## WHAT YOU SHOULD DO
Count how many lines in the items below contain the string "colon", matching case exactly. Reply with the number alone.
==== DATA SHOWN
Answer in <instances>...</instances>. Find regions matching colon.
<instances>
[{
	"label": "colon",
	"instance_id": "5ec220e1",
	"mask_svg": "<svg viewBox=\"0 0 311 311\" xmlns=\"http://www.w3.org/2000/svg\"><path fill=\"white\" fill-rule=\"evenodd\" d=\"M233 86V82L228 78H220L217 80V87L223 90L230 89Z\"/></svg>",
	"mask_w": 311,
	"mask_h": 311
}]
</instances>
========
==== DATA SHOWN
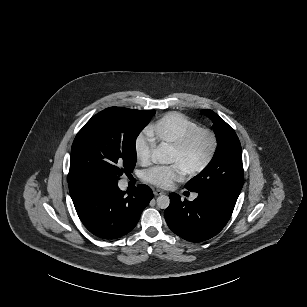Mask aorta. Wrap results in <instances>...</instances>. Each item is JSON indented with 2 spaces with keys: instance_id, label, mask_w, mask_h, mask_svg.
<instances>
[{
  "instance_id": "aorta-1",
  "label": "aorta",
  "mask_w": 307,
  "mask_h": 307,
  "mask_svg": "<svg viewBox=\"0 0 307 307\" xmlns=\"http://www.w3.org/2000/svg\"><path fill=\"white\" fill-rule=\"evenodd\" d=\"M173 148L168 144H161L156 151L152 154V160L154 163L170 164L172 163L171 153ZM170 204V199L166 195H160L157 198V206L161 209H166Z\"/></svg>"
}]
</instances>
========
## SOLUTION FOR THIS EXERCISE
2